“Have you ever been shot?” The question was asked in all innocence. He meant no harm. He was genuinely interested in the answer. And yet, underneath, there was a sense of scepticism. Perhaps an understandable sense of scepticism.
We were in Marylebone standing outside the Monocle office. In the courtyard, Santa Claus was perching children on his knee while two reindeer were being patted by children and adults alike. Yes, my business card says “foreign editor” but it’s possible that he had just seen me conduct an in-depth interview with Snowflake and Cracker, the aforementioned reindeer, and quite reasonably come to the conclusion that I wasn’t the sort of journalist that could tell the difference between the crack of an AK-47 and the thud of a grenade.

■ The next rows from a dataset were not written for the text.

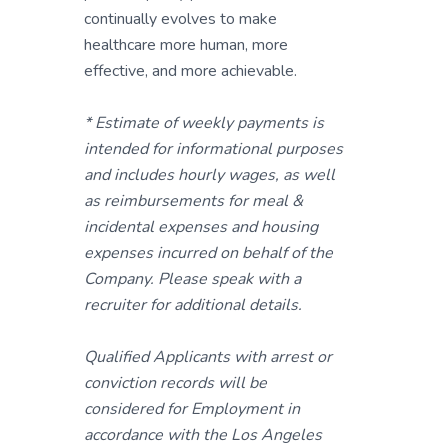
continually evolves to make
healthcare more human, more
effective, and more achievable.
* Estimate of weekly payments is
intended for informational purposes
and includes hourly wages, as well
as reimbursements for meal &
incidental expenses and housing
expenses incurred on behalf of the
Company. Please speak with a
recruiter for additional details.
Qualified Applicants with arrest or
conviction records will be
considered for Employment in
accordance with the Los Angeles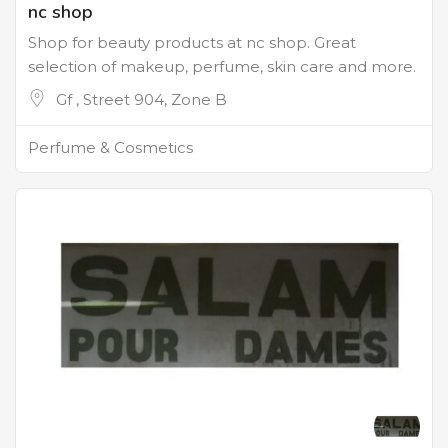
nc shop
Shop for beauty products at nc shop. Great
selection of makeup, perfume, skin care and more.
Gf , Street 904, Zone B
Perfume & Cosmetics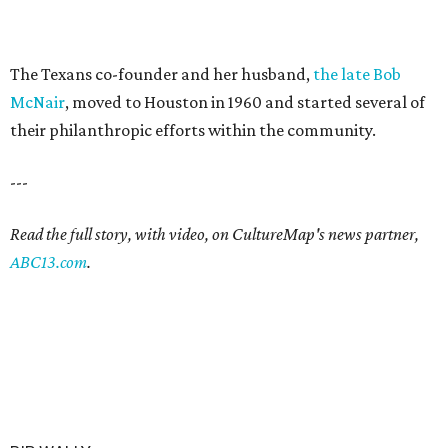
The Texans co-founder and her husband,
the late Bob
McNair
, moved to Houston in 1960 and started several of
their philanthropic efforts within the community.
---
Read the full story, with video, on CultureMap's news partner,
ABC13.com
.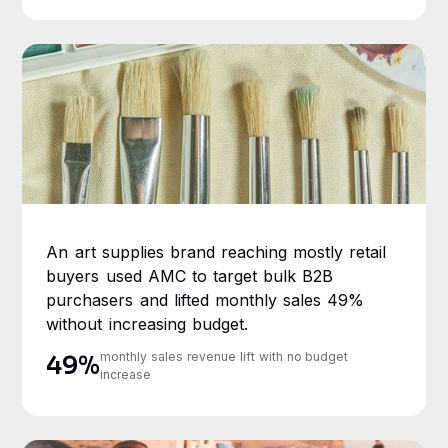
An art supplies brand reaching mostly retail
buyers used AMC to target bulk B2B
purchasers and lifted monthly sales 49%
without increasing budget.
monthly sales revenue lift with no budget
49%
increase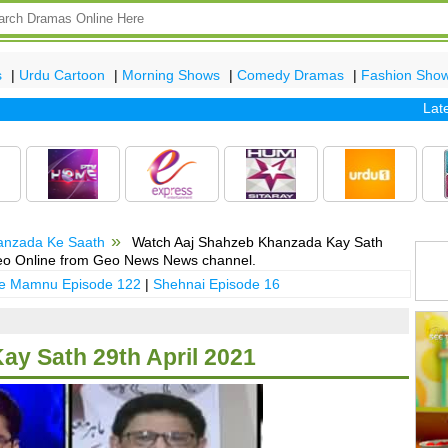
s
|
Urdu Cartoon
|
Morning Shows
|
Comedy Dramas
|
Fashion Sho
Latest 
anzada Ke Saath
Watch Aaj Shahzeb Khanzada Kay Sath
deo Online from Geo News News channel.
 e Mamnu Episode 122
|
Shehnai Episode 16
y Sath 29th April 2021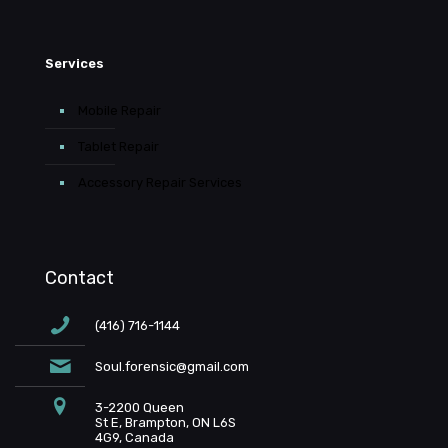
Services
Mobile Repair
Tablet Repair
Accessory Repair Services
Contact
(416) 716-1144
Soul.forensic@gmail.com
3-2200 Queen
St E, Brampton, ON L6S
4G9, Canada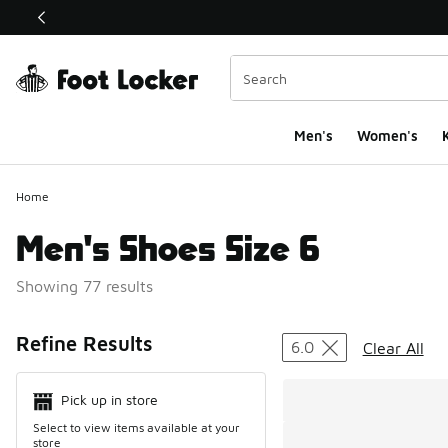
This link will open in a new window
Men's
Women's
K
Home
Men's Shoes Size 6
Showing 77 results
Search Resul
Refine Results
6.0
Clear All
Pick up in store
Select to view items available at your
store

He was asking for a reason. At last weekend’s Monocle Christmas Market we were raising money for the Committee to Protect Journalists. The vast majority of visitors were overwhelmingly kind-hearted, helping us to raise a generous four-figure sum for an organisation that provides vital assistance for journalists reporting from some of the world’s most dangerous places.
One or two visitors were a little sceptical, though. “Why do journalists need protecting?” sneered one. (I realise “sneered” is just the sort of pejorative term one expects journalists to use. Still, she really did sneer.) In the week that the Leveson report into journalistic ethics was published here in the UK it was perhaps inevitable that some people would not believe that journalists need protecting.
Inevitable but inaccurate. Across the world a journalist is killed every eight days. The majority are deliberately targeted and an increasing number of those murders are ordered by governments. The civil war in Syria has claimed the lives of 30 journalists; in Somalia 13 have been killed over the last 12 months. Reporters investigating gangs in Guatemala, drug trafficking in Mexico, Taliban activity in Pakistan – all have been killed.
The rising death toll coincides with a noticeable decline in the number of foreign correspondents. Too many newspapers, radio stations and television networks are cutting back. Bureaux are closing down; correspondents are leaving without being replaced. At a time when global communication has never been easier we are in danger of knowing less about the world we live in. A few, including Monocle, are bucking the trend, opening new bureaux and adding more correspondents, but the overall drift towards a reliance on wire copy and freelancers is impossible to ignore.
Those that are willing to travel to volatile parts of the world, to investigate dangerous people, to cover wars and conflicts that urgently need to be reported, require our backing.
My friend at the Christmas Market thought so too – happy to throw in a fiver once I’d answered his question. And you should think about it too.